Coulter J B, Scott J M, Jordan M M
Br J Obstet Gynaecol. 1975 Jun;82(6):453-9. doi: 10.1111/j.1471-0528.1975.tb00669.x.
Oedema of the umbilical cord, defined as visible oedema in a cord wish a minimal cross sectional area of 1-3 cm-2, is found in 10 per cent of deliverieo. It is seen more frequently in cetain complications of pregnancy such as abrupti placentage, maternal diabetes, macerated intrauterine death and in conditions affectint the infant including prematurity, rhesus isoimmunization, respiratory distress syndrome (RDS) and transient respiratory distress (TRD). There is a higher incidence in infants delivered by Caesarean section. There is no significant association between cord oedema and either fetal distress or neonatal asphyxia nor is there any correlation with maternal hypertension or oedema.

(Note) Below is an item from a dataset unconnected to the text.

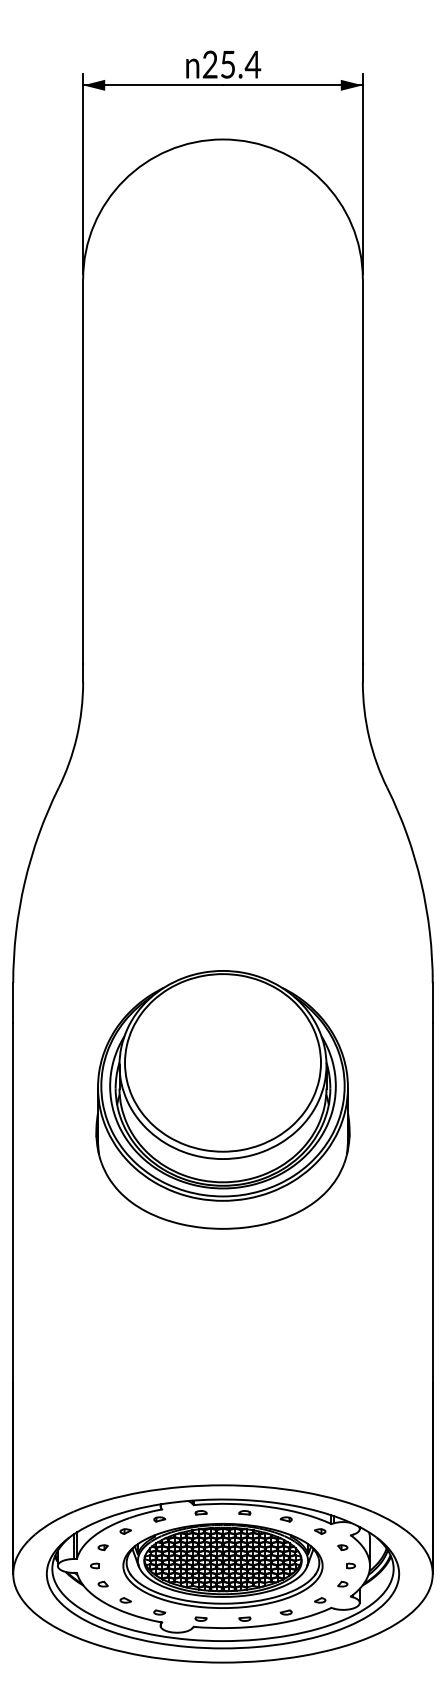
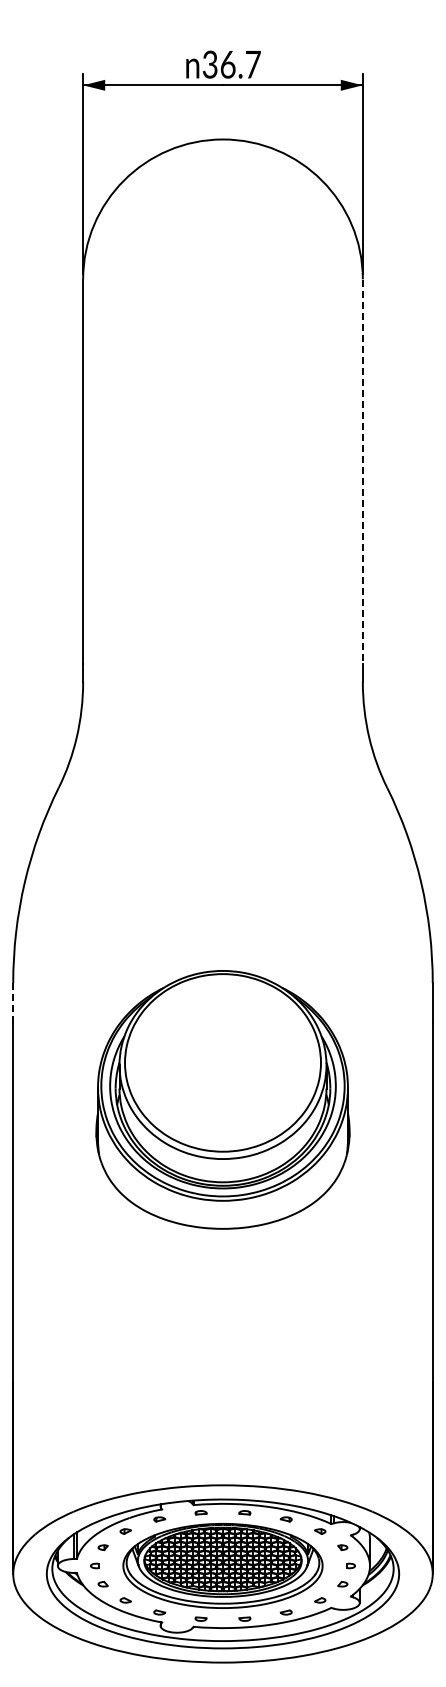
text at (231, 64): 25.4 -> 36.7
line at (362, 472): solid -> dashed
line at (13, 1003): solid -> dashed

The mechanism of production of the odema is discussed; low oncotic pressure, raised hydrostatic pressure in the placenta and umbilical cord, and an increase in total water in the feto-placental unit are considered. The presence of oedema of the cord may reflect similar changes in the lungs which antenatally predispose aninfant whose pathway for production of surfactant is immature to develop RDS and the mature infant to develop TRD. The value of cord oedema as a warning sign is stressed.

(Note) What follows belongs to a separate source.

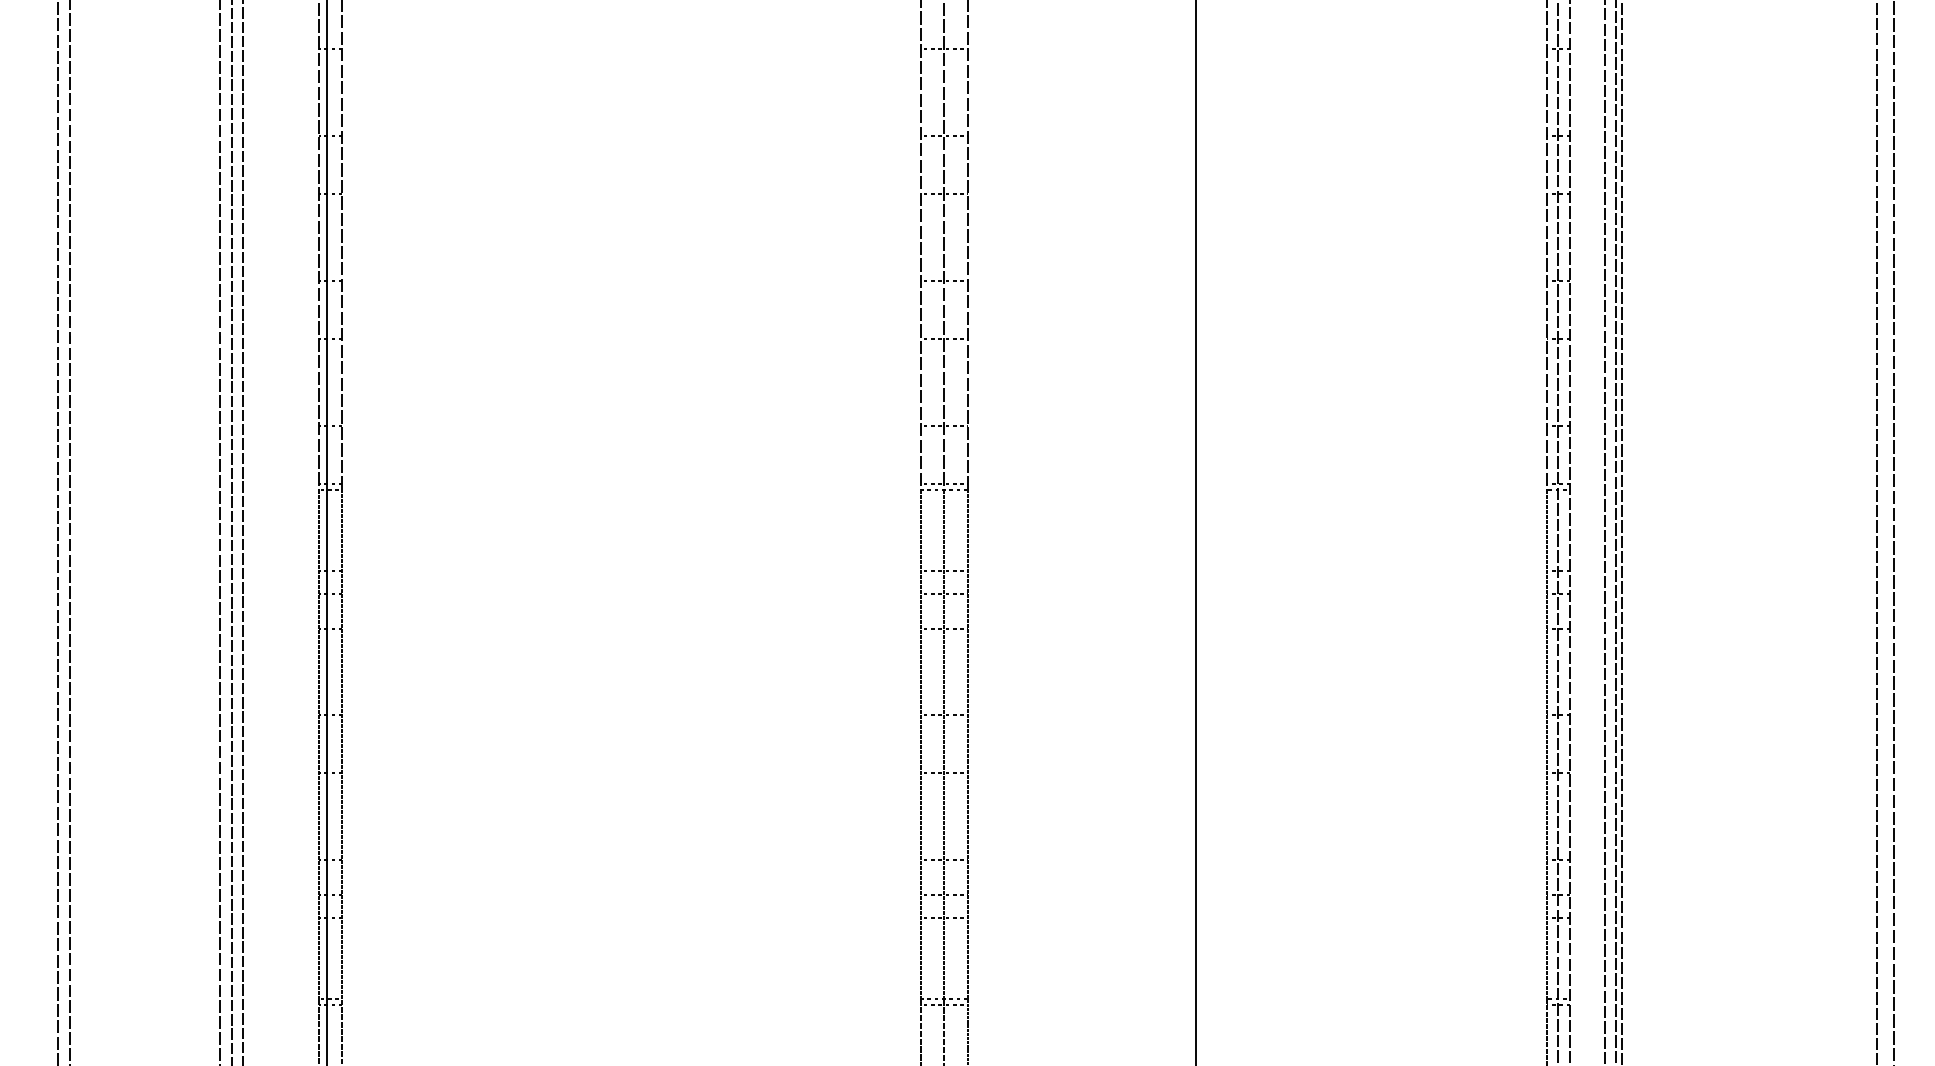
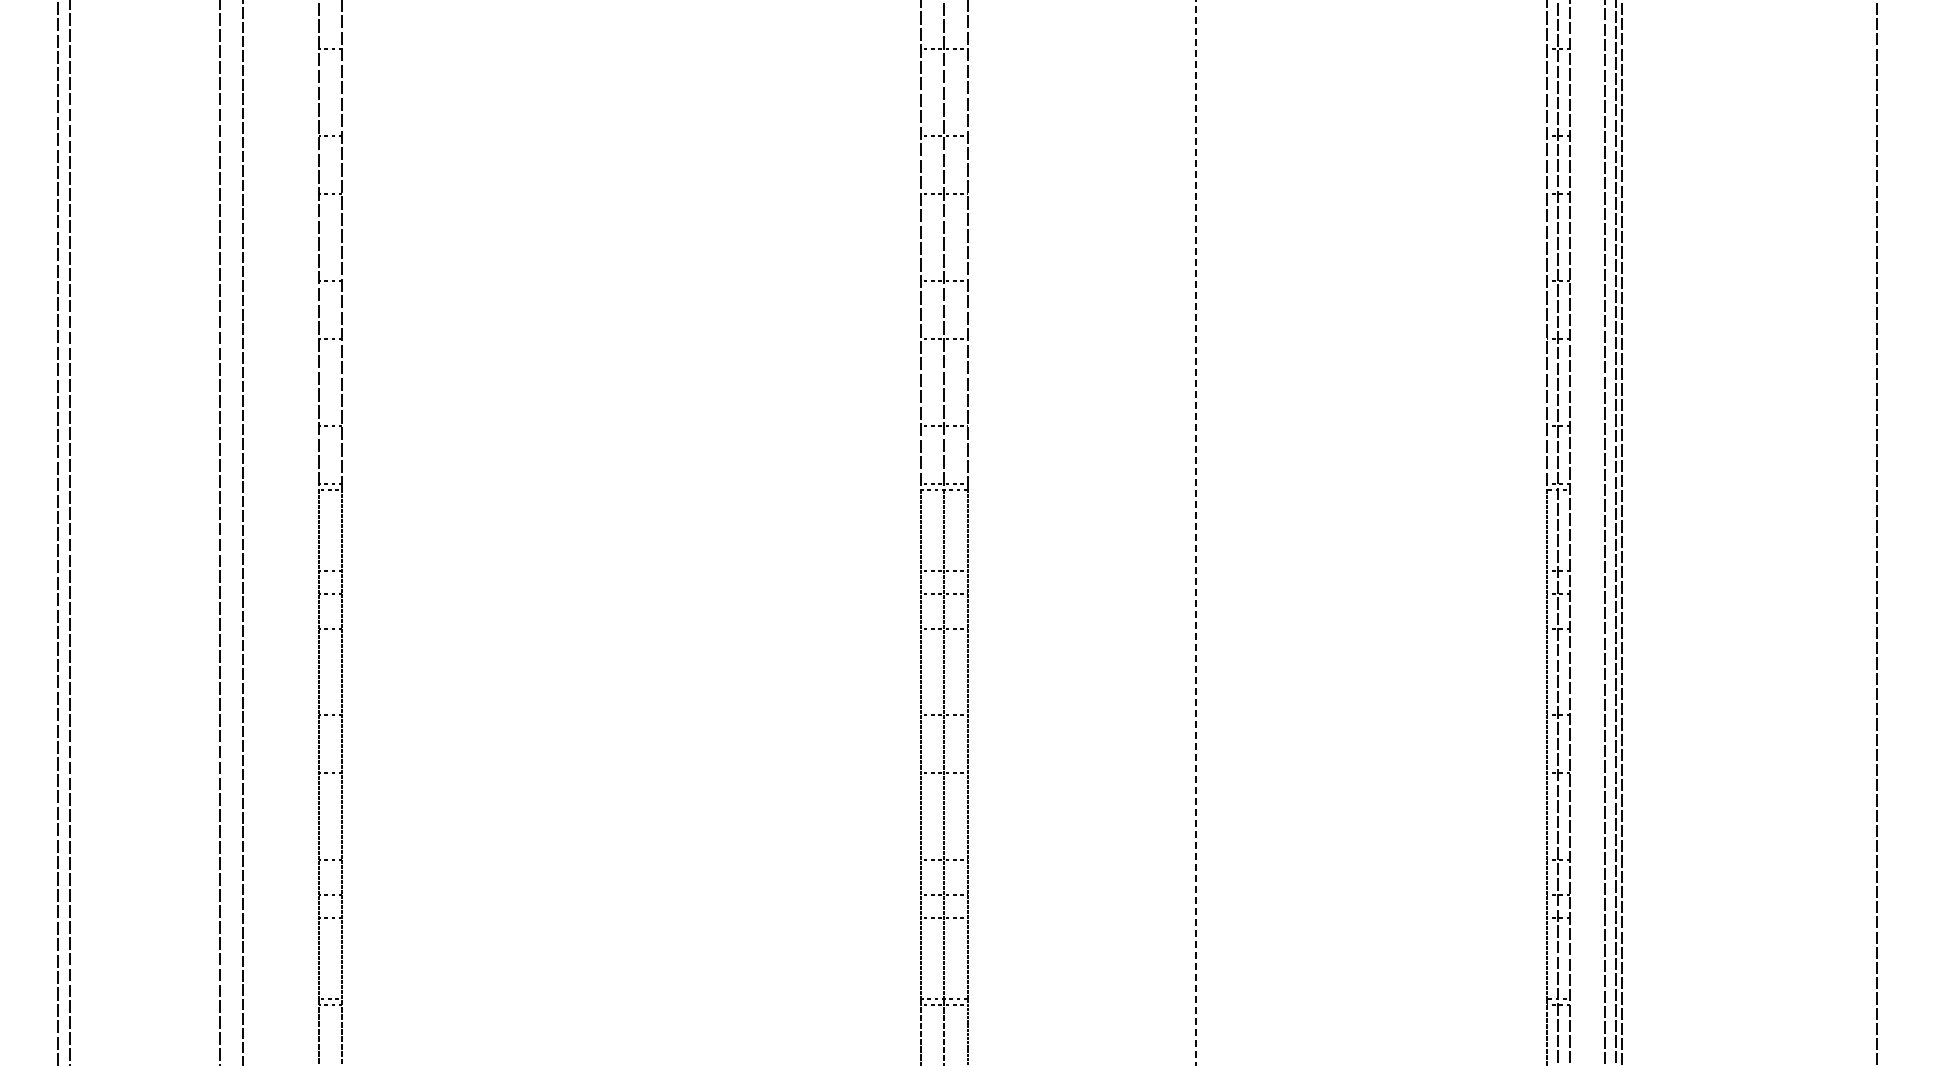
line at (231, 532): present -> none
line at (327, 532): present -> none
line at (1196, 532): solid -> dashed
line at (1894, 532): present -> none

脐带水肿定义为横截面积至少为1 - 3平方厘米的脐带出现明显水肿,在10%的分娩中可见。在某些妊娠并发症中更常见,如胎盘早剥、母亲糖尿病、浸软胎宫内死亡,以及在影响婴儿的情况中,包括早产、恒河猴血型不合、呼吸窘迫综合征(RDS)和短暂性呼吸窘迫(TRD)。剖宫产分娩的婴儿发病率更高。脐带水肿与胎儿窘迫或新生儿窒息之间无显著关联,也与母亲高血压或水肿无关。讨论了水肿产生的机制;考虑了低胶体渗透压、胎盘和脐带中升高的静水压以及胎儿 - 胎盘单位总水量的增加。脐带水肿的存在可能反映肺部类似的变化,这在产前使表面活性物质产生途径不成熟的婴儿易患RDS,使成熟婴儿易患TRD。强调了脐带水肿作为警示信号的价值。